Source data
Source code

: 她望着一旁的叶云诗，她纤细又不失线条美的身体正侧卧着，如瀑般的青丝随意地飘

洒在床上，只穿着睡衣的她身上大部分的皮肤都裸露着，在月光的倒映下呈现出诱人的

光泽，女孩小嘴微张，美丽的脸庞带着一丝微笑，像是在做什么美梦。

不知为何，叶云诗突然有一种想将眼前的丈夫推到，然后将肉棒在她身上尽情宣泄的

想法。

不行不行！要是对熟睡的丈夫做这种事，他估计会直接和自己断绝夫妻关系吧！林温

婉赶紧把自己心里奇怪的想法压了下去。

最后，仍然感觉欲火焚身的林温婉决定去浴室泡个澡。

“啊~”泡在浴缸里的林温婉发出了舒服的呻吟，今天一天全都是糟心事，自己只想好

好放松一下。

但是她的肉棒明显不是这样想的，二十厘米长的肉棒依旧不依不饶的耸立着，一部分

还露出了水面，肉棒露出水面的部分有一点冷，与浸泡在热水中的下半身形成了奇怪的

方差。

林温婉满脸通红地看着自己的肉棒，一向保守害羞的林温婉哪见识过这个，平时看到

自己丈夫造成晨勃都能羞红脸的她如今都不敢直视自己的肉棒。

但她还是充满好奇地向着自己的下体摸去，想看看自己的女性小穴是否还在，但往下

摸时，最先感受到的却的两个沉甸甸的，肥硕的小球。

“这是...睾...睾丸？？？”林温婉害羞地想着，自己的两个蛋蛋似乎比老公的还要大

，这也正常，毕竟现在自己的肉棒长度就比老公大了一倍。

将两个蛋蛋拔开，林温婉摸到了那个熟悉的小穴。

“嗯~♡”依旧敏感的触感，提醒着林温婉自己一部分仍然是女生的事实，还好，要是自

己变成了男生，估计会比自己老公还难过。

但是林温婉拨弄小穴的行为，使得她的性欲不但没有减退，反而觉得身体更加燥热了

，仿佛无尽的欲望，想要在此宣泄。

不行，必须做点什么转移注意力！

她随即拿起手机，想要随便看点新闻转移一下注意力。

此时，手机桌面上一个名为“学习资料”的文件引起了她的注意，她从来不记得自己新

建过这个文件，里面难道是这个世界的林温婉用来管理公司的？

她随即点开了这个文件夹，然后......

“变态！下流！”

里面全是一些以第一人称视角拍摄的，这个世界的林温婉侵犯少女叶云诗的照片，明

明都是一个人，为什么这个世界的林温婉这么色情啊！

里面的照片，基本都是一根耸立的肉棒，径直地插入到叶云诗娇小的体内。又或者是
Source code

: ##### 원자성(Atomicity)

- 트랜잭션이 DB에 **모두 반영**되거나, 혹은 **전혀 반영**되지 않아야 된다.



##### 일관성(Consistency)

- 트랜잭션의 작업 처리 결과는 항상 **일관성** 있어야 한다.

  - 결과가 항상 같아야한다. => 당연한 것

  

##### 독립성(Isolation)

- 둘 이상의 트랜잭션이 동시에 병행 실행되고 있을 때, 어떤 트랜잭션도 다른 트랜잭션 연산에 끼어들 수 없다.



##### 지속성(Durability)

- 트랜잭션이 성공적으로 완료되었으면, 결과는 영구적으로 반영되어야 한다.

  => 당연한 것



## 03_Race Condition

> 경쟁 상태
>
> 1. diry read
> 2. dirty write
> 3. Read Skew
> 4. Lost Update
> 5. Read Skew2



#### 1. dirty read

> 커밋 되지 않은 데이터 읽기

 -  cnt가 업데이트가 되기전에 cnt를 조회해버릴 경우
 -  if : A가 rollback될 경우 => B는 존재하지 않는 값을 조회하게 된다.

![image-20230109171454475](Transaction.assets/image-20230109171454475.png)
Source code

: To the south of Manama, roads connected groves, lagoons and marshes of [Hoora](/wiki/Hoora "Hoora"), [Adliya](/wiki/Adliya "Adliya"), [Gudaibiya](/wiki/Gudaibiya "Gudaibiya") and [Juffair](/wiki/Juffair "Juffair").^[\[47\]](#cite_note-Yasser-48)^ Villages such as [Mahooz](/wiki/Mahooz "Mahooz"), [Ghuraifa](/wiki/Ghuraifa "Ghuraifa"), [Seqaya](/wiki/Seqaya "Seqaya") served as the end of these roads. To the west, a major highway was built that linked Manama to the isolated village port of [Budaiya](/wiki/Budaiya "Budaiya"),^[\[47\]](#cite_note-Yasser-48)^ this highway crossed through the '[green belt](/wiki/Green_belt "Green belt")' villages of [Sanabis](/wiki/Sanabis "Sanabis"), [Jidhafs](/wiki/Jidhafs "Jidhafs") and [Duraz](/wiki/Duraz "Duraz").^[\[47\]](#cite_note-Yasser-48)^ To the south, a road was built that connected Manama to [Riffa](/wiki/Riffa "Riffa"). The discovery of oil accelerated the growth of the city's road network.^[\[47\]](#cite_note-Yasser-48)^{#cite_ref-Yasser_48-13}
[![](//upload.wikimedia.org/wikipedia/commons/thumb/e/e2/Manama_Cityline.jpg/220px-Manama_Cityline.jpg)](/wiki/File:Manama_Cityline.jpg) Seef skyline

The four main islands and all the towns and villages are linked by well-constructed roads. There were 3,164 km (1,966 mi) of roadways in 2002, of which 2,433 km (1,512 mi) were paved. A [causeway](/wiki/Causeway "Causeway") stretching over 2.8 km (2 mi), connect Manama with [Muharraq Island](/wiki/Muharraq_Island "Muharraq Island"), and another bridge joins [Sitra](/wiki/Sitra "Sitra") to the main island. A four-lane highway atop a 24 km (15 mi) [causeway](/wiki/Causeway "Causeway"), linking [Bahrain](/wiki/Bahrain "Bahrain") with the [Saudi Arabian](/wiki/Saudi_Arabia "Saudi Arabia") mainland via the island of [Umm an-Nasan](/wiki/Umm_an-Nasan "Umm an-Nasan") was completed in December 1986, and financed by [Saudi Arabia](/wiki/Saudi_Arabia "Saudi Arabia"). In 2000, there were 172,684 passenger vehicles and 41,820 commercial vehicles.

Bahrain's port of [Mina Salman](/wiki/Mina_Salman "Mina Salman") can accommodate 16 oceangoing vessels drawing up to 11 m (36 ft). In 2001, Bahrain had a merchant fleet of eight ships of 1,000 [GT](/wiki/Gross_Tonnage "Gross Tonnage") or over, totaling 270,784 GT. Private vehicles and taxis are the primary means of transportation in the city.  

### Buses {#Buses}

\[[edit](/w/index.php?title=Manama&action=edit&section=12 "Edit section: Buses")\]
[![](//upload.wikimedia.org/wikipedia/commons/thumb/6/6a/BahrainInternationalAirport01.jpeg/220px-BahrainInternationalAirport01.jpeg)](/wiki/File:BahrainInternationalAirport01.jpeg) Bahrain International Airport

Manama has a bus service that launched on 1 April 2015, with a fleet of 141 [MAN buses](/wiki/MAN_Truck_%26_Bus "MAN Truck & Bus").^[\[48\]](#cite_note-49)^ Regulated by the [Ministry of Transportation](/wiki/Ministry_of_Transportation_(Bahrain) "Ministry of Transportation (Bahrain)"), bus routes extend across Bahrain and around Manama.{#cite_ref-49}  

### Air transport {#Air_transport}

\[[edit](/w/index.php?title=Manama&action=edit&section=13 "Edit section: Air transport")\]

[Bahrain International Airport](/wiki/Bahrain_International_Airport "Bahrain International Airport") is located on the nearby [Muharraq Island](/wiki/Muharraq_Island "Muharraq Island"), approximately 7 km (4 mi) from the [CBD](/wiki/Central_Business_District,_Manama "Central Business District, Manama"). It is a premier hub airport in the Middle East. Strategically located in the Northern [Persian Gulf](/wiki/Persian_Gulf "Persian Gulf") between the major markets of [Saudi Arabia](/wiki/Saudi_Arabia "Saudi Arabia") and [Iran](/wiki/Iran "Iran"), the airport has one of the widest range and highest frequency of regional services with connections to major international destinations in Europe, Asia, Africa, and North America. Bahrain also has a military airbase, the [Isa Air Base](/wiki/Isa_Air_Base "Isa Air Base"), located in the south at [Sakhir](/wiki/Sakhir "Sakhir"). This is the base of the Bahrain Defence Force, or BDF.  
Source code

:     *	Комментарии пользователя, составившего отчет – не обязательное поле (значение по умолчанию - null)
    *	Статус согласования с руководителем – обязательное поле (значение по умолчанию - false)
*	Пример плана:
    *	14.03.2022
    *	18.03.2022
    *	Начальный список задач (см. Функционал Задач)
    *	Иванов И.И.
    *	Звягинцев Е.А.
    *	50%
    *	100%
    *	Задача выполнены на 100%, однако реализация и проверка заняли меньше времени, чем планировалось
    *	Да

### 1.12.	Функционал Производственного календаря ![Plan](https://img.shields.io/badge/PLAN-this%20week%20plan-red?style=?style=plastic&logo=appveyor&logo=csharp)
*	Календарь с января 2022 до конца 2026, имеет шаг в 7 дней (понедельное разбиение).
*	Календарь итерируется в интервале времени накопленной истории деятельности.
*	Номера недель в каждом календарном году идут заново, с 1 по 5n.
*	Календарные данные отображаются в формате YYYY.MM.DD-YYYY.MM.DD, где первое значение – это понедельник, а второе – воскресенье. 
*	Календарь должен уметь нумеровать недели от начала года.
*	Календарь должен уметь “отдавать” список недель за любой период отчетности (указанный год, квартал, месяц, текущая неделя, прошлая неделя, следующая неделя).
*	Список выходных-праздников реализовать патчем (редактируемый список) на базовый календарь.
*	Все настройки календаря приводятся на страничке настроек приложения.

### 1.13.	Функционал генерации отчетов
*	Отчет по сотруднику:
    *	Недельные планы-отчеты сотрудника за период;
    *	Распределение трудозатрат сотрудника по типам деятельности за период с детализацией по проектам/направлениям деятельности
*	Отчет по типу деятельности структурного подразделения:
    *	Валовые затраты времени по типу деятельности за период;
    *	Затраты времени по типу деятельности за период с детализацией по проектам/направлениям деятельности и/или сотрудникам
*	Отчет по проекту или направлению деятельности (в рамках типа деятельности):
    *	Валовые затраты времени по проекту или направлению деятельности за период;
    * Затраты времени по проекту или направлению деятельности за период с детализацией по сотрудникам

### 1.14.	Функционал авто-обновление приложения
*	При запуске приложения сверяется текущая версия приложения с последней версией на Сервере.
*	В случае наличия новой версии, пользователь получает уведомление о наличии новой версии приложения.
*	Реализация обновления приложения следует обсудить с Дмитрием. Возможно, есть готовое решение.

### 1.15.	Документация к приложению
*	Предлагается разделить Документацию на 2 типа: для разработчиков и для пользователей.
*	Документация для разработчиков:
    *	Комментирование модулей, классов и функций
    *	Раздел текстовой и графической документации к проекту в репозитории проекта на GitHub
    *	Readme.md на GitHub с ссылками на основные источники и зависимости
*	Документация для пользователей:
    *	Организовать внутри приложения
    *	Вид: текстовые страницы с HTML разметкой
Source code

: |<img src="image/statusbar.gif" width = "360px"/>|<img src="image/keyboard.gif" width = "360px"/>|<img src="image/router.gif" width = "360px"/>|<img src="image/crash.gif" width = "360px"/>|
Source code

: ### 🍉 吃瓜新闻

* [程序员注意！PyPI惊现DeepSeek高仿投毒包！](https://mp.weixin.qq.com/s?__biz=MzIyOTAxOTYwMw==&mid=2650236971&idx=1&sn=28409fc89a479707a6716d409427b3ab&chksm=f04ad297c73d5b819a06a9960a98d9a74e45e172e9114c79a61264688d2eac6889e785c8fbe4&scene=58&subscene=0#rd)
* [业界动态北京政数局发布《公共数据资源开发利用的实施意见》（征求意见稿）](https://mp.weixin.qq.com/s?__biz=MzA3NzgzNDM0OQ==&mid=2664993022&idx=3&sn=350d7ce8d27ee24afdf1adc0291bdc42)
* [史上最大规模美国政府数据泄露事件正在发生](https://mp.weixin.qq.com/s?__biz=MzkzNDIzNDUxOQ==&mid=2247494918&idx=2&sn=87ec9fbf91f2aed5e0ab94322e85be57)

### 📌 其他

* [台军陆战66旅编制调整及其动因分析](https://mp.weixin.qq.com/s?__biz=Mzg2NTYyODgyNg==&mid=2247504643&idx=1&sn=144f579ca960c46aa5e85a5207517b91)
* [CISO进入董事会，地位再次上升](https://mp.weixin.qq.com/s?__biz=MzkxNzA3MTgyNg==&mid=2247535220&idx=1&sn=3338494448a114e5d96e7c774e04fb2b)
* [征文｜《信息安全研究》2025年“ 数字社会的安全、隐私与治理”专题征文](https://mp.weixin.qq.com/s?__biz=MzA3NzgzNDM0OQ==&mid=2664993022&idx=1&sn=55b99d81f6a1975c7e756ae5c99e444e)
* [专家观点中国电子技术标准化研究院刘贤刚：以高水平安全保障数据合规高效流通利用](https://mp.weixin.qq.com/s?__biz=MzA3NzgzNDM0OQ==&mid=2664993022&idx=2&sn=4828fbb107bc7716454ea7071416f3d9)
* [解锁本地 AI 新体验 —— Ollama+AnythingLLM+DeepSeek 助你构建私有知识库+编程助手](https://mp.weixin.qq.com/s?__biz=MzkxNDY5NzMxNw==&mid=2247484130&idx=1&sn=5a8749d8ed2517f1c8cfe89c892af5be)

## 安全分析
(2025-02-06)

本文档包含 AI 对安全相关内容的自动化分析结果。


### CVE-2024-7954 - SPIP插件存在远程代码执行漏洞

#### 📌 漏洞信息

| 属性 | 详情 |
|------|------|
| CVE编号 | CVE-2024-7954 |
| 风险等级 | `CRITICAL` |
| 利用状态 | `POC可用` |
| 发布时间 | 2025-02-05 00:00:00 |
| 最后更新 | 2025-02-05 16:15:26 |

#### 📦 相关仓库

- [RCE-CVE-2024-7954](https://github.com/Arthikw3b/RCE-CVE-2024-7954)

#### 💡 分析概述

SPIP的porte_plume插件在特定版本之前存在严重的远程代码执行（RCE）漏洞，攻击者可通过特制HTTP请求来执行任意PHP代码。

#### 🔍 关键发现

■ **EXERCISE OBJECTIVE**: What lines hold the string "wikimedia"? Pick them out of the data.

■ **ANSWER TO THIS TASK**:
[![](//upload.wikimedia.org/wikipedia/commons/thumb/e/e2/Manama_Cityline.jpg/220px-Manama_Cityline.jpg)](/wiki/File:Manama_Cityline.jpg) Seef skyline
[![](//upload.wikimedia.org/wikipedia/commons/thumb/6/6a/BahrainInternationalAirport01.jpeg/220px-BahrainInternationalAirport01.jpeg)](/wiki/File:BahrainInternationalAirport01.jpeg) Bahrain International Airport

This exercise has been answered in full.